◆ 指定任务
把下方这篇关于测定MPO卤化酶活性方法的专利摘录从头到尾原样照抄一遍，不改动任何字符。

◆ 页面摘录
[发明专利]测定MPO卤化酶活性的方法

摘要

一种测定MPO卤化酶活性的方法，本发明的目的是用离子层析法从HL‑60细胞中分离出具有自然蛋白结构和酶活性MPO，建立测定MPO卤化酶活性方法，用纯化MPO作为校准品，测定人血清/浆中MPO卤化酶活性单位。本发明测定的MPO卤化酶从HL‑60细胞中分离。本发明建立NaI‑TMB（3,3’,5,5’‑tetramethylbenzidine，四甲基联苯胺）法，直接测定血清/浆中MPO卤化酶活性，用于预测心脑血管疾病发生可能性及疾病预后。

◆ 已保存的条目
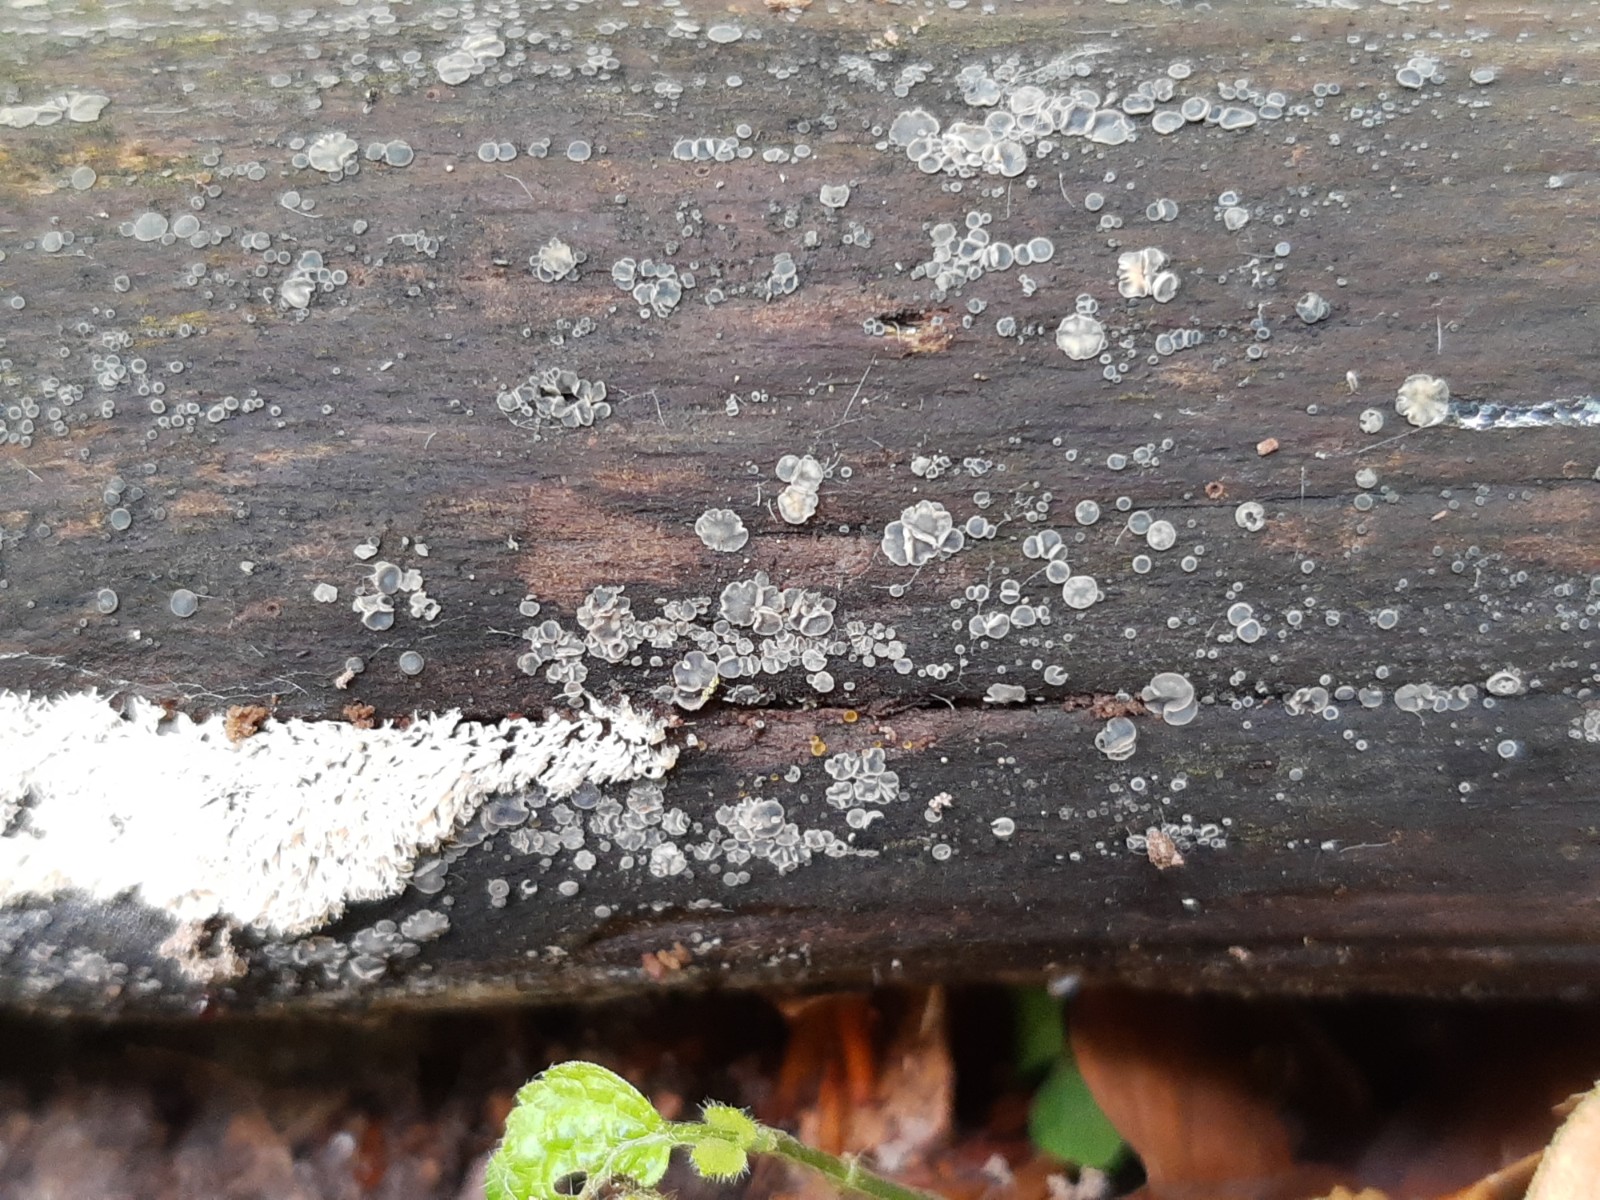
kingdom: Fungi
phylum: Ascomycota
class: Leotiomycetes
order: Helotiales
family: Mollisiaceae
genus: Mollisia
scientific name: Mollisia cinerea
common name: almindelig gråskive
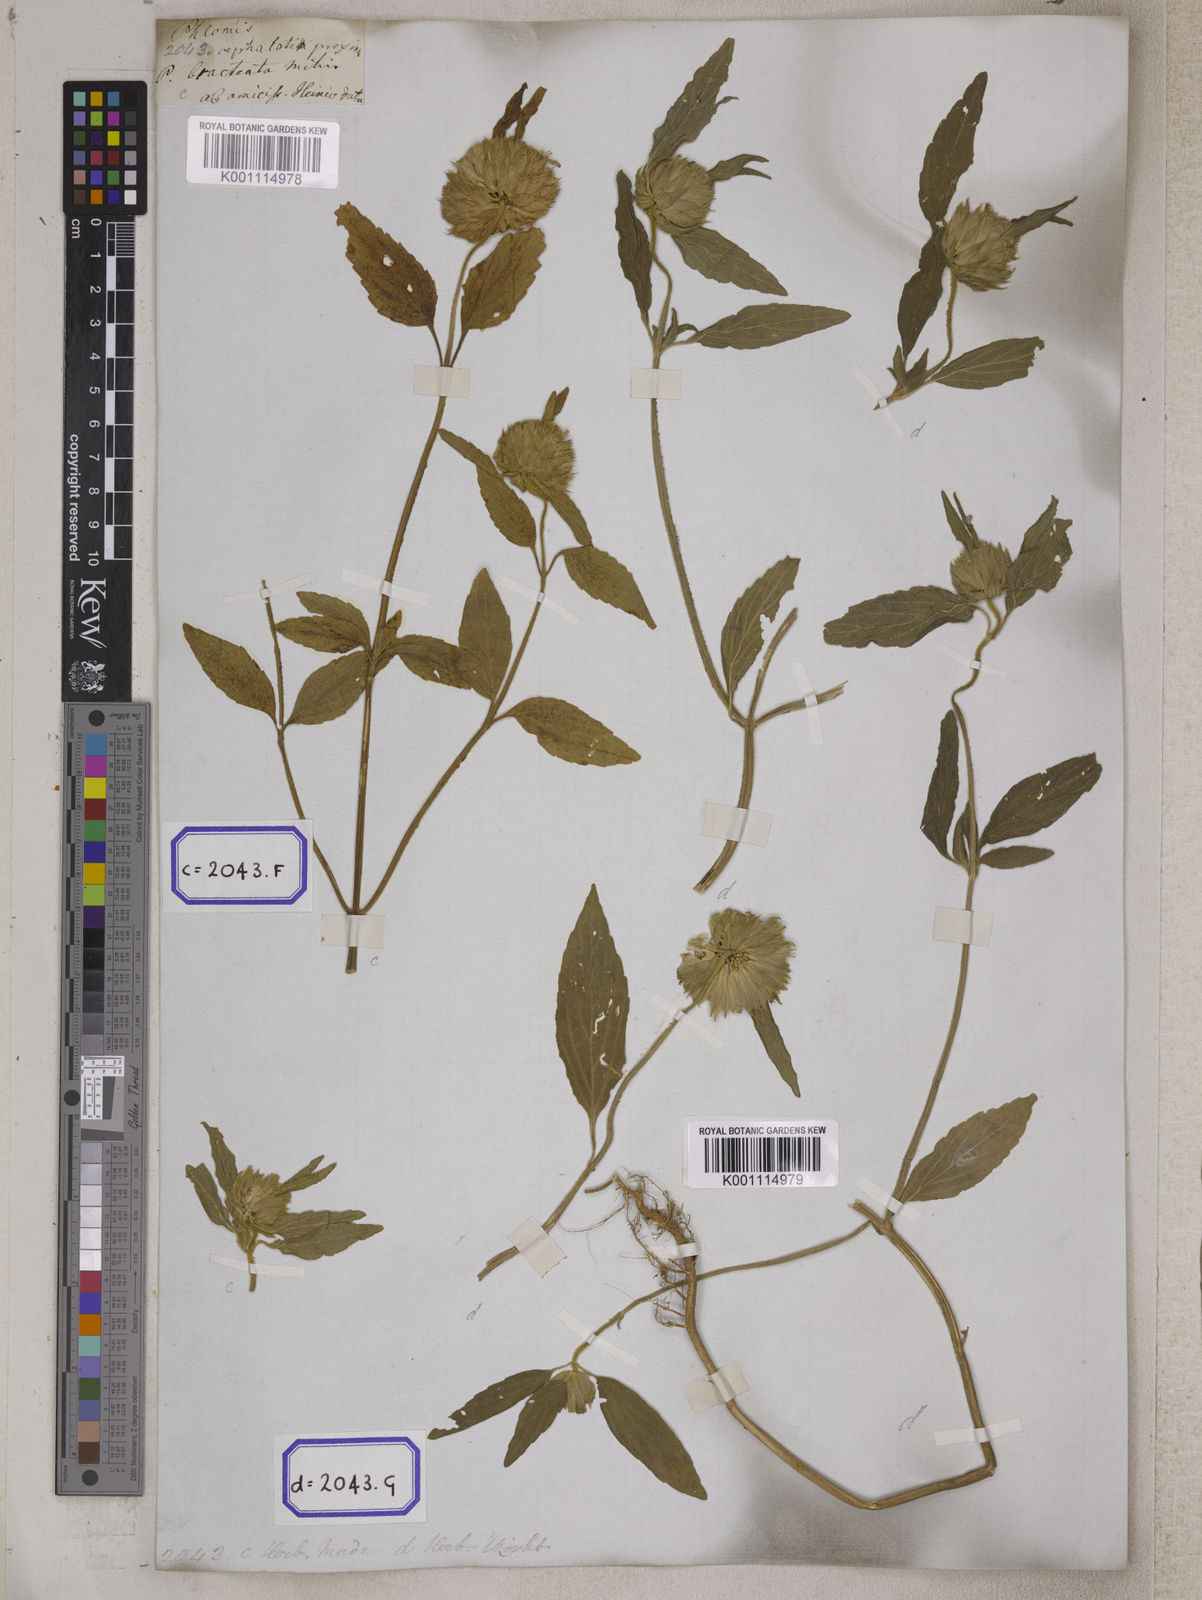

◆ 任务解答
[发明专利]测定MPO卤化酶活性的方法

摘要

一种测定MPO卤化酶活性的方法，本发明的目的是用离子层析法从HL‑60细胞中分离出具有自然蛋白结构和酶活性MPO，建立测定MPO卤化酶活性方法，用纯化MPO作为校准品，测定人血清/浆中MPO卤化酶活性单位。本发明测定的MPO卤化酶从HL‑60细胞中分离。本发明建立NaI‑TMB（3,3’,5,5’‑tetramethylbenzidine，四甲基联苯胺）法，直接测定血清/浆中MPO卤化酶活性，用于预测心脑血管疾病发生可能性及疾病预后。